Task directions: Which lines in the records below contain the word "piece"? Report each of them.

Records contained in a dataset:
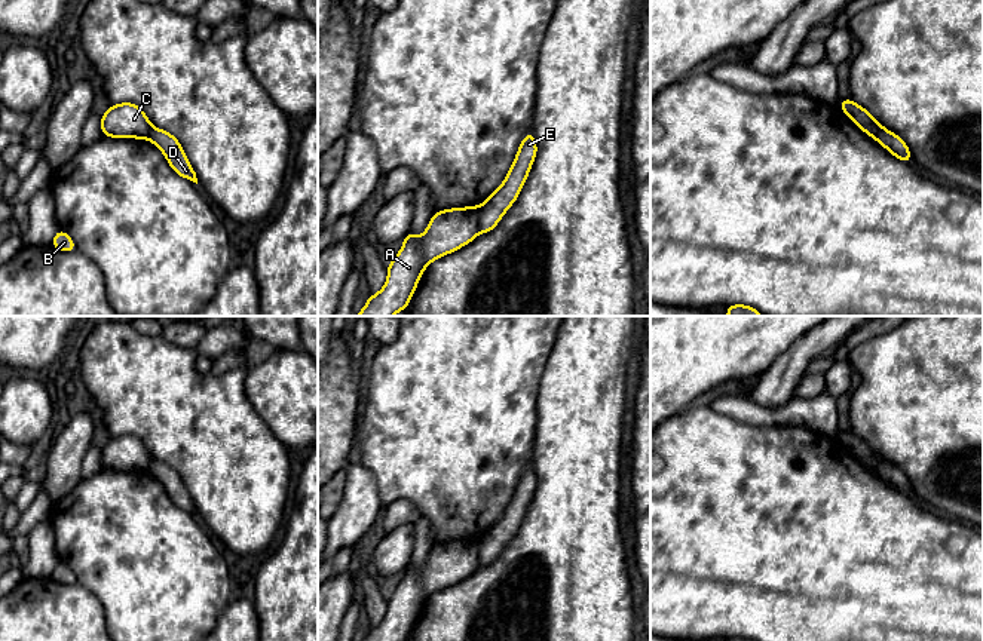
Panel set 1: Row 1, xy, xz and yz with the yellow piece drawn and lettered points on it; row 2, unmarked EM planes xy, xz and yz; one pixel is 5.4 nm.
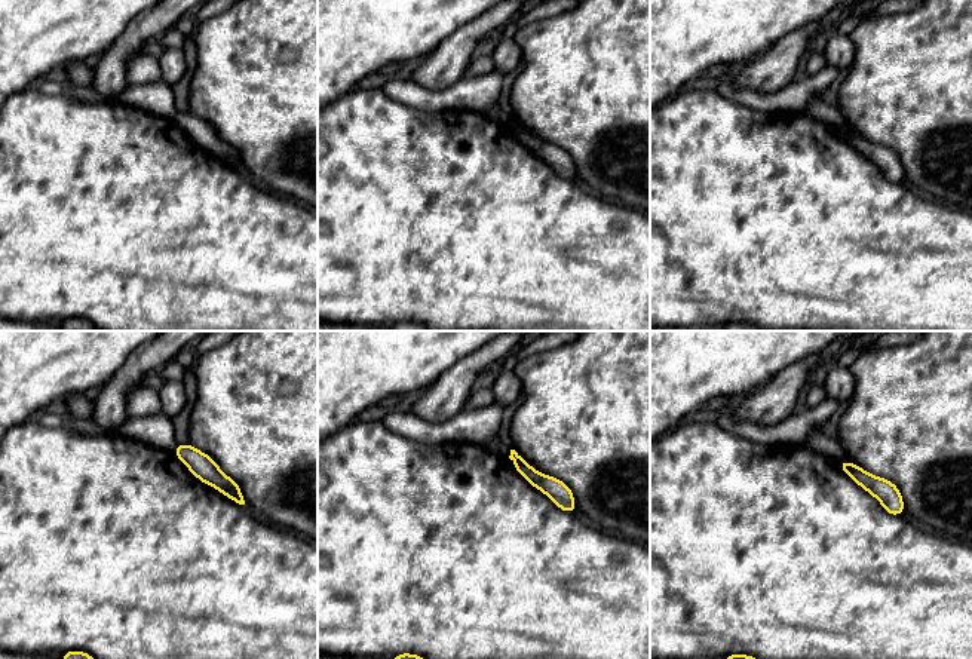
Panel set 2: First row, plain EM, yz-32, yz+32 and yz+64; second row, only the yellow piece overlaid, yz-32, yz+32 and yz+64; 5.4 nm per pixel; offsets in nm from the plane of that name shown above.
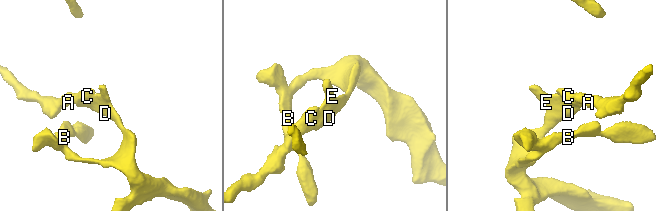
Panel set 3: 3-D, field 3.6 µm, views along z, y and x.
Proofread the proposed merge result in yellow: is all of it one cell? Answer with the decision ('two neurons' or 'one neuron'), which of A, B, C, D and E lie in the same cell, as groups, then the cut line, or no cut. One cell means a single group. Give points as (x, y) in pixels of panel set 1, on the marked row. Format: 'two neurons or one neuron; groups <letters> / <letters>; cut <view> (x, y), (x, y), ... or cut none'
two neurons; groups A C / B D E; cut yz (857, 123), (867, 132), (879, 134), (887, 131)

Exercise response:
Panel set 1: Row 1, xy, xz and yz with the yellow piece drawn and lettered points on it; row 2, unmarked EM planes xy, xz and yz; one pixel is 5.4 nm.
Panel set 2: First row, plain EM, yz-32, yz+32 and yz+64; second row, only the yellow piece overlaid, yz-32, yz+32 and yz+64; 5.4 nm per pixel; offsets in nm from the plane of that name shown above.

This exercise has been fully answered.